The 130km Ruamahanga River rises in the north east of the Tararua Ranges on the eastern flanks of Banister and Dundas, makes an n shape bend south to join Ruapae Stream near Roaring Stag Hut (DOC). The river heads south for 3.5km to join Cleft Creek through pristine virgin forest, before turning ninety degrees east to flow through the narrow Ruamahanga Gorge that exits the ranges 9km later at Mount Bruce into open farmland. The headwaters have excellent water quality. From Mt Bruce the Ruamahanga flows south, then south west through farmland, before emptying into the Cook Strait.
Day trip option
Park at the start of the Ruamahanga Gorge DOC walking track on Ruamahanga Gorge Rd and walk 9km on the south side of the river to Cleft Creek. While the river only falls 100m over the 9km, the walk in has a few more ups and downs, ~400m ascent. The route is clearly marked with orange triangles on farm tracks and a well-maintained DOC track through native forest. There are large signs at the put in (the confluence of the Ruamahanga River and Cleft Creek) to Roaring Stag Hut and Cow Creek Saddle. There are only a few cliff top views of the gorge along the track. Allow 3 hours for the walk. If there is enough water you can carry on up the Ruamahanga towards Roaring Stag lodge (2 hours) to add some extra time on the water.
A nice through trip begins at Putara Road end. Walk 7km on the Roaring Stag Track (ascent 568m) to the 12 bunk DOC hut, 4 hours. Float (if there’s enough water) or walk 3.5km down the Ruamahanga River valley to Cleft Stream, a descent of 60m. Paddle out to Mt Bruce and shuttle to retrieve your car.
Ruamahanga (II+/III) Cleft Creek to Mt Bruce
The nine km paddle down the Ruamahanga Gorge is a delightful run of sustained grade II to II+ rapids that will go to III in higher flows. The river consists of boulder gardens and pool drops with some bedrock features. There is one solid grade III halfway down the gorge which could probably be portaged. Not all rapids are able to be portaged due to the gorge being narrow. There were no logs jams on our trip, but that doesn’t guarantee one hasn’t formed since. Be careful and always have an eddy in sight before you peer round blind corners!
Once in the gorge there were no obvious exits points on the true right to the DOC walking track. But with a vigorous scramble, you could probably get up in a few places in an emergency.
The additional 3.5km float, under Highway Two at Mt Bruce has longer pools, some delightful rapids through tight meanders, before the land opens out into farmland. Here the river begins to braid and willows appear.
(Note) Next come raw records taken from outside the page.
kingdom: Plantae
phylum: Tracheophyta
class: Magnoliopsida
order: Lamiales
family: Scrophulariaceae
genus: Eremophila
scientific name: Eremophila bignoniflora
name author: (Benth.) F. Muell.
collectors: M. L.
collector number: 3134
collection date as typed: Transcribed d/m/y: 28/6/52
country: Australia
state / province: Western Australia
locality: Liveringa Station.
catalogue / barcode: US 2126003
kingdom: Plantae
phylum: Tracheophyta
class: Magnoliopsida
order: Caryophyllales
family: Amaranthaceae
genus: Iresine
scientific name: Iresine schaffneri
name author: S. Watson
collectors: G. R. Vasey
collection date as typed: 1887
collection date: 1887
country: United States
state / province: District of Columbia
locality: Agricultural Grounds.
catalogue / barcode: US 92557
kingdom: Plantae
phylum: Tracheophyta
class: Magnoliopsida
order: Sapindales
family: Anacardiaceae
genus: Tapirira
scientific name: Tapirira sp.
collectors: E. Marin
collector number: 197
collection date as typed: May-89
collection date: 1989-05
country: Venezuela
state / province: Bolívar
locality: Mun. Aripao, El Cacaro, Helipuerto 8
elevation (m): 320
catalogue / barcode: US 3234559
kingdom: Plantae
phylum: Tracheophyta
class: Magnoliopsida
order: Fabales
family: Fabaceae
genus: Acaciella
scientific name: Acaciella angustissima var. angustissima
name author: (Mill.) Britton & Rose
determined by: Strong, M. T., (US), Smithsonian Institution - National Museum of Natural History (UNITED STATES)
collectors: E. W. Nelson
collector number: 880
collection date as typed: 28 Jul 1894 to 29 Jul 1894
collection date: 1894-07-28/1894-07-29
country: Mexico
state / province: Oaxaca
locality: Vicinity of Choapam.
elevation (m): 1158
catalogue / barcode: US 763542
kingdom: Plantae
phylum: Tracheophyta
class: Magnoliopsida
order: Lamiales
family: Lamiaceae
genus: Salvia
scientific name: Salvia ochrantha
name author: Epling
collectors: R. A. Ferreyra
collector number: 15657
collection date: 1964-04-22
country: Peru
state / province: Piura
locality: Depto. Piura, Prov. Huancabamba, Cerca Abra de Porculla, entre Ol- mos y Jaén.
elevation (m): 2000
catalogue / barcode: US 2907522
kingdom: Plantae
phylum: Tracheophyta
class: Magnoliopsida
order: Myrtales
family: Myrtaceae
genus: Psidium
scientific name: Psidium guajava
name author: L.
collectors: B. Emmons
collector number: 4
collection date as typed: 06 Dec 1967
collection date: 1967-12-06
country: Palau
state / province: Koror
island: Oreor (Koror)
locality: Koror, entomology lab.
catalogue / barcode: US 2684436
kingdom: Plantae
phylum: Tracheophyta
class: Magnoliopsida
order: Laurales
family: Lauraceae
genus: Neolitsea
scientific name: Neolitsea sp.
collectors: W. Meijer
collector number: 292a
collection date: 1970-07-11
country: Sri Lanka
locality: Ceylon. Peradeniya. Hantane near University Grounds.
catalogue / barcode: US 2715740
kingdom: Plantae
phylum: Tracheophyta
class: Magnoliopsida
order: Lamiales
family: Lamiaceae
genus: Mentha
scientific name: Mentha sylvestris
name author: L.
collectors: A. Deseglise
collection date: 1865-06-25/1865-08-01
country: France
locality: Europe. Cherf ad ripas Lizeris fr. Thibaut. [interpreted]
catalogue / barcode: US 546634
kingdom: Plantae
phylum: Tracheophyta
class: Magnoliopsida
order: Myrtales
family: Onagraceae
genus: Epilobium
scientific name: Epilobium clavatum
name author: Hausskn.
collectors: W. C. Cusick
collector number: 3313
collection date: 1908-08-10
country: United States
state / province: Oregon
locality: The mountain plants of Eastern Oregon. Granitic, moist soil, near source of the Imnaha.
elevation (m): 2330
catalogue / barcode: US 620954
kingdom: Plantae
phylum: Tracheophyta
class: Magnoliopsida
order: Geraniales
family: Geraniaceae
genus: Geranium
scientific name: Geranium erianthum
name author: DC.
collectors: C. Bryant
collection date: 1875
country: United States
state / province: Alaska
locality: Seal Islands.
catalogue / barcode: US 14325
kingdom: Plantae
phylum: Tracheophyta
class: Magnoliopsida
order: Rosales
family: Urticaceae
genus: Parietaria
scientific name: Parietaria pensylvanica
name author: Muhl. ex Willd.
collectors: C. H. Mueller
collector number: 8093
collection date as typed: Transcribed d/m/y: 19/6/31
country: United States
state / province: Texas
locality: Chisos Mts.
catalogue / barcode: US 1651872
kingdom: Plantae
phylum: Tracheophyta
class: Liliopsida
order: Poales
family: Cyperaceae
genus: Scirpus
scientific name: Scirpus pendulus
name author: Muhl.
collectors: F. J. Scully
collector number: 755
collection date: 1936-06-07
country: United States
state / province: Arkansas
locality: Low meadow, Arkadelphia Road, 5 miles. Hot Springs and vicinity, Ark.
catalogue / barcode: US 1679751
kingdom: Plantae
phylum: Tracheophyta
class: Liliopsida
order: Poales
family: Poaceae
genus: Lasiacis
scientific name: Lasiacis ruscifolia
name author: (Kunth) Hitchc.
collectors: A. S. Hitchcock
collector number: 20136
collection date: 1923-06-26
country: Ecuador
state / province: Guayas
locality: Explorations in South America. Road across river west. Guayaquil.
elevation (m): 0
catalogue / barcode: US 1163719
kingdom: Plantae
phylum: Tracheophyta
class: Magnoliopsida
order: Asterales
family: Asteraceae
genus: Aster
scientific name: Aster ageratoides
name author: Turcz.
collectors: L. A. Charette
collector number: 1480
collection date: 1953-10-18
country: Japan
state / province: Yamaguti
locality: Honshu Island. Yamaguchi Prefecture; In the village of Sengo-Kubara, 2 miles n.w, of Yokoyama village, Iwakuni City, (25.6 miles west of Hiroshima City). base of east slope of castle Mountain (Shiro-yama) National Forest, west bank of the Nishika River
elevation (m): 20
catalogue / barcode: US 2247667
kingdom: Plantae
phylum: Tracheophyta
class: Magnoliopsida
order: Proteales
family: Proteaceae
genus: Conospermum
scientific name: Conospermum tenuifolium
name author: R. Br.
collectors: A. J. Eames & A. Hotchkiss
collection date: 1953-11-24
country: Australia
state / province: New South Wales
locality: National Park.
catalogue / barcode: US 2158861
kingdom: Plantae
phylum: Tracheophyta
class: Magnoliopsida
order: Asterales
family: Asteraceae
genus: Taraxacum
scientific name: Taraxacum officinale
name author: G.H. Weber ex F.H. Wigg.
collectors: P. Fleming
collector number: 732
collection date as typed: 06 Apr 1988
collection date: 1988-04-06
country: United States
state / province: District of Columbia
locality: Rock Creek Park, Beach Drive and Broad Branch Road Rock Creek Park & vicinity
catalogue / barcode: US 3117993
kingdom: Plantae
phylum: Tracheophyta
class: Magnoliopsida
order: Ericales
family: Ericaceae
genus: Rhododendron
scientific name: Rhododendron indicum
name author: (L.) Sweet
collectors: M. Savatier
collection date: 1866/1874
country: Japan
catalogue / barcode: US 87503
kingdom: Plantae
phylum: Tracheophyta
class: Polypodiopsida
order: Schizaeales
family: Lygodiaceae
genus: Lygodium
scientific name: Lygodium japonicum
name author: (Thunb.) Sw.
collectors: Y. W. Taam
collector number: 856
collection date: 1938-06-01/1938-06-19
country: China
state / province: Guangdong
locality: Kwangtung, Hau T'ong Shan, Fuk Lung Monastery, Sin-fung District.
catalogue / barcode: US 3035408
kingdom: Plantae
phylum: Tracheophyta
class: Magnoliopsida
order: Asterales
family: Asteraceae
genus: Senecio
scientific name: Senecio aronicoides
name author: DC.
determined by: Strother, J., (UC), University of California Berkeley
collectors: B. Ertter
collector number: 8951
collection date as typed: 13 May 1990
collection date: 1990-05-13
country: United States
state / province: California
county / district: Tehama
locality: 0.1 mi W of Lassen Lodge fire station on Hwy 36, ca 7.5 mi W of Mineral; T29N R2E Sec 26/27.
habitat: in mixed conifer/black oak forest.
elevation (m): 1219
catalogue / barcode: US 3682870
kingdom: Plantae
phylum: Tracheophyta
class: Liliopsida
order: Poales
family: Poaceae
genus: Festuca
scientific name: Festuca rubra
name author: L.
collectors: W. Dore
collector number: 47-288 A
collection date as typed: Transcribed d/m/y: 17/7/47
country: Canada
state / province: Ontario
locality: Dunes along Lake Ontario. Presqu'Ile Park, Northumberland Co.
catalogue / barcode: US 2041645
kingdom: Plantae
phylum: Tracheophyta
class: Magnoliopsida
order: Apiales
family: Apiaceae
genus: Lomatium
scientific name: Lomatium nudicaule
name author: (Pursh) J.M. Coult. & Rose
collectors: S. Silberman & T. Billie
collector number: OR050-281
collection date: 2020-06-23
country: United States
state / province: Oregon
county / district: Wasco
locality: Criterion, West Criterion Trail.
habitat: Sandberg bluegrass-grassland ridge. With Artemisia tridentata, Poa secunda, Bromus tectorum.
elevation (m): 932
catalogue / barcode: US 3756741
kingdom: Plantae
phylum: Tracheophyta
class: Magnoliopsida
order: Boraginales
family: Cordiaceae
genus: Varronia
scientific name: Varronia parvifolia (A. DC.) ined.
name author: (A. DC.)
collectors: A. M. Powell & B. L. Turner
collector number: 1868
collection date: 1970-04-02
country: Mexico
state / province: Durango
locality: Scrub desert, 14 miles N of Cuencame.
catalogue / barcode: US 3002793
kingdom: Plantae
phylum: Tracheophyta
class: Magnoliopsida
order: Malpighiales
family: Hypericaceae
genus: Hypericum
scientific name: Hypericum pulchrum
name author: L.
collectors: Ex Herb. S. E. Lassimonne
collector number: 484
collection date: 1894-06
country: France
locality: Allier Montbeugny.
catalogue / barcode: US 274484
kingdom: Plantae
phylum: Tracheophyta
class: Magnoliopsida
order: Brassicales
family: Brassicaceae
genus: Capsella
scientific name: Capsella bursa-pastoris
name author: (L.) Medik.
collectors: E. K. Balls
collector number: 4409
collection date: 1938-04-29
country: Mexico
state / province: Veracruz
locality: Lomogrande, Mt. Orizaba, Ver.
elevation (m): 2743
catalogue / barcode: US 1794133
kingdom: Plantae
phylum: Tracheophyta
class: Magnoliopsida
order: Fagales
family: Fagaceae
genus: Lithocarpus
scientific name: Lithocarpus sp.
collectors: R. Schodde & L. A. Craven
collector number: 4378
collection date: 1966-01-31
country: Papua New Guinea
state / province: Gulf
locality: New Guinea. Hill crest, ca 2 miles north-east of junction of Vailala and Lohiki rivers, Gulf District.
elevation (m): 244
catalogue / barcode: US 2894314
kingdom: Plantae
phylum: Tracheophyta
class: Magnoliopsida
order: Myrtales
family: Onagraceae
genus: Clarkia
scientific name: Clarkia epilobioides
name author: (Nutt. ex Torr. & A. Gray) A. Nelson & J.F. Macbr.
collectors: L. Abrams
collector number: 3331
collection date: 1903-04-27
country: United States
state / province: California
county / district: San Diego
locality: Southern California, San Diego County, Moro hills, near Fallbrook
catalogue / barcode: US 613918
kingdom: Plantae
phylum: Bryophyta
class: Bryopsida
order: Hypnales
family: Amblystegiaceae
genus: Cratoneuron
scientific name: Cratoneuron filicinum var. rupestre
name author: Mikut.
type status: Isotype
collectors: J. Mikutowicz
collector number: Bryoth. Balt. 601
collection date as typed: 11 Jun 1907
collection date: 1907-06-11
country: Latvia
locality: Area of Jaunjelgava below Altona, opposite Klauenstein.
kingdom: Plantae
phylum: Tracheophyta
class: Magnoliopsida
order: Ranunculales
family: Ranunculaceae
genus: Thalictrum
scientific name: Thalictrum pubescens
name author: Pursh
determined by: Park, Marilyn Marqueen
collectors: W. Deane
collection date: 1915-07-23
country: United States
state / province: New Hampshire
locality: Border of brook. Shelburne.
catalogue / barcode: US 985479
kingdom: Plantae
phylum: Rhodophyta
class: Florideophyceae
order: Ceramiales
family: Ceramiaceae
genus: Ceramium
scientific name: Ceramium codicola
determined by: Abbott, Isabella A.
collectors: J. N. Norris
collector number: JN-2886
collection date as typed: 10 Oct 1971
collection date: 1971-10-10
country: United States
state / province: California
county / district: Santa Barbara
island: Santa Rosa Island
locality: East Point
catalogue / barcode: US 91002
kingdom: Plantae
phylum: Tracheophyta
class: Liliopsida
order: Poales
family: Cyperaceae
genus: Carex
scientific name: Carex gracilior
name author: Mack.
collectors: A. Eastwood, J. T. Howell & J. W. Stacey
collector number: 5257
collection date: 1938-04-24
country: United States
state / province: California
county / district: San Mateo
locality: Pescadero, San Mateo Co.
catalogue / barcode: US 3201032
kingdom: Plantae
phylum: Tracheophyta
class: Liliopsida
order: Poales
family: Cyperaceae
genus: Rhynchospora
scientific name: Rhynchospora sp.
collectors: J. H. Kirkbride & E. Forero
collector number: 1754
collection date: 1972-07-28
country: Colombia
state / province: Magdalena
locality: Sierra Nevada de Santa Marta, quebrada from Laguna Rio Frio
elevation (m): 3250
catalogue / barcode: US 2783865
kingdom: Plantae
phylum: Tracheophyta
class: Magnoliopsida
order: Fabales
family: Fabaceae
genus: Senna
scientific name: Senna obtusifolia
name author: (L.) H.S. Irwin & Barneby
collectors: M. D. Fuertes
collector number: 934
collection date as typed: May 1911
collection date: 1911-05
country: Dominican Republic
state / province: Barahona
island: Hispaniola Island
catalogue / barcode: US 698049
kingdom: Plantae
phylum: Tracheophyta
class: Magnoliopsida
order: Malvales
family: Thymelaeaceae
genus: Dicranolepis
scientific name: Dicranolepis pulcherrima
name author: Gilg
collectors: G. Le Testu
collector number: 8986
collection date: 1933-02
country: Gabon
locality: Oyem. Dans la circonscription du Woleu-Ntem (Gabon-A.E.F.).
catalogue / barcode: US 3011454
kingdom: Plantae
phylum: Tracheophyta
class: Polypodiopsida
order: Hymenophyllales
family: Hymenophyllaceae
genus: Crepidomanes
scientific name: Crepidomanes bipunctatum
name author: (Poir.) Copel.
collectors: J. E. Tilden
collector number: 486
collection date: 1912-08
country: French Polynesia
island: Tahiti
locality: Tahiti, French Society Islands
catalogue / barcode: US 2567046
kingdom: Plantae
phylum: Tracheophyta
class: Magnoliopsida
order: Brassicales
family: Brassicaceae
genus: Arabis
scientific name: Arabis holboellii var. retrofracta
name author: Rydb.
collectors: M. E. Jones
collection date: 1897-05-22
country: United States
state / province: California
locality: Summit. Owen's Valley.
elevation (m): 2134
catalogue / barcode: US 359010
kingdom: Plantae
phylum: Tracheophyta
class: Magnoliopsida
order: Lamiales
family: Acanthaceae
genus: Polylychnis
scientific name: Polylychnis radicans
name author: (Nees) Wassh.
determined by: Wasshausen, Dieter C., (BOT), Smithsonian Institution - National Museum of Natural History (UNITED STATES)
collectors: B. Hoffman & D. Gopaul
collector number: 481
It is worth taking a look at WAMS to understand the land tenure. Whilst there is an unformed public road down to the river and up the valley neither coincide with the marked tracks. Accordingly, before setting out please ask the farmer in the house near the start of the walking track for exit permission. There is an arrangement with DOC for the walking access up the valley. There is no take out at Mt Bruce Bridge on Highway two as the river is deeply incised in a narrow gorge beneath the bridge.
It is possible to continue on down the river through a scenic gorge but the water is only Class I to II and after 5km the river becomes braided. This exit is also on private land, please ask the farmer at the house before you put in to enable you to exit from this take out. A 4km walk/hitch is required to get back to your vehicle through farm tracks and along the verge of State Highway Two. This is the last take out point on the western side of the river for many km’s (near State Highway Two) as the Ruamahanga River enters another gorge through farmland.
Below about 5m3 this river is a popular tubing trip but being contained in a gorge a packraft will scratch through at these low flows. Like many of these Tararua gorges the grade will change with flow. At just under 8m3, the flow in the pictures was perfect for Class II to II+ with one Class III. There is a large catchment above the gorge and limited options for exit so don’t enter it if heavy rain is forecast. It rises and falls quickly. This means it can take a bit of planning to get the flow in the sweet spot.